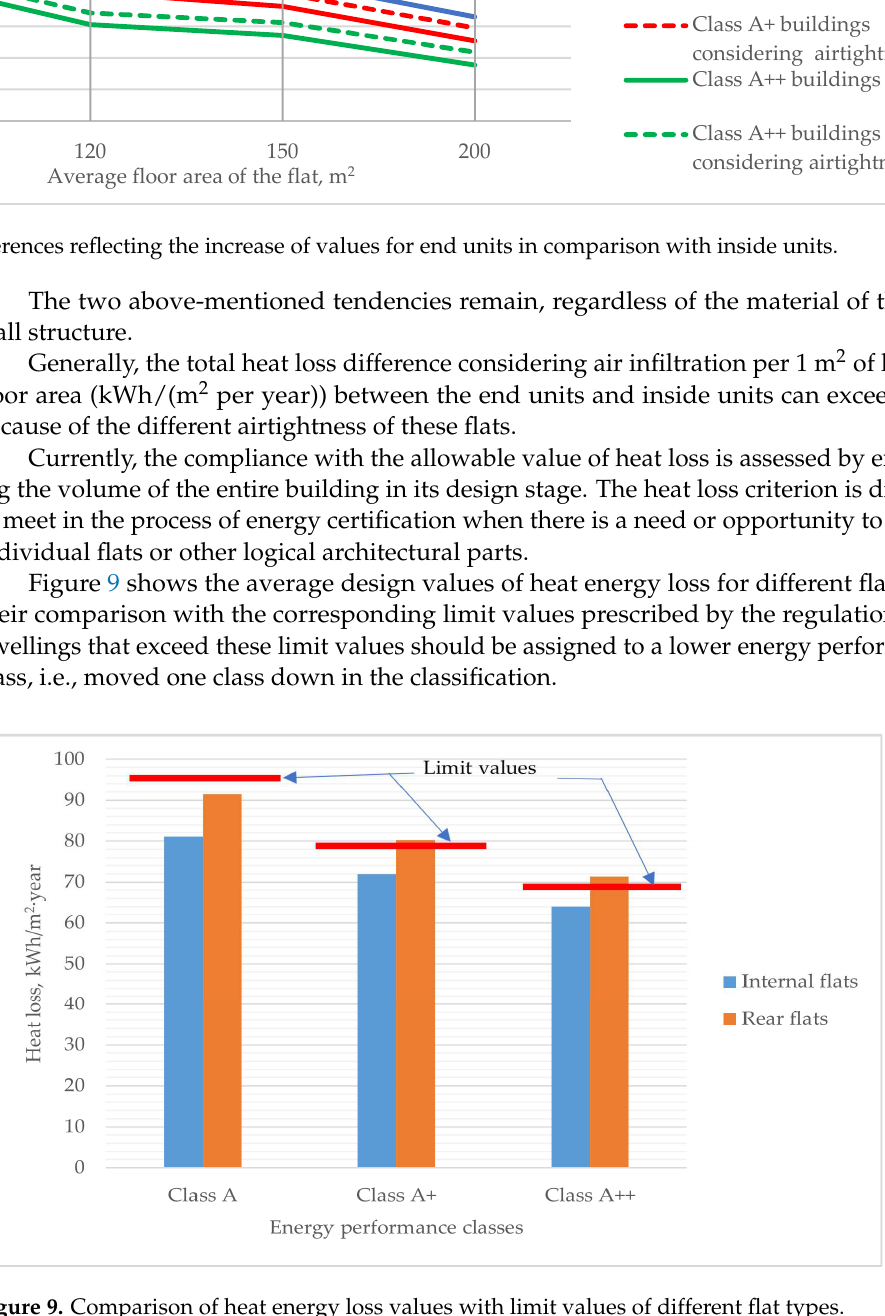
Figure 9. Comparison of heat energy loss values with limit values of different flat types.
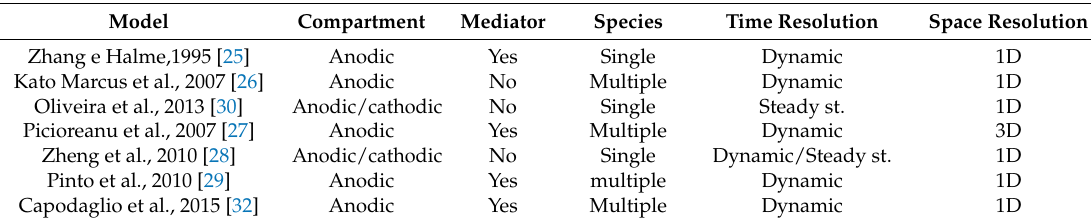
Table 1. Summary of published MFC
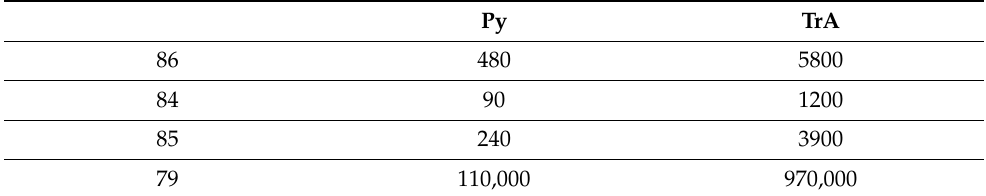
Table 6. Stability constants, K a [M − 1 ], of 1:1 complexes of porphyrinates ( 79 , 84 – 86 ) and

> TASK: If the material above contains pictures, exclude them from an otherwise exact transcription.

> SOLUTION BELOW:
Figure 9. Comparison of heat energy loss values with limit values of different flat types.
Table 1. Summary of published MFC
Table 6. Stability constants, K a [M − 1 ], of 1:1 complexes of porphyrinates ( 79 , 84 – 86 ) and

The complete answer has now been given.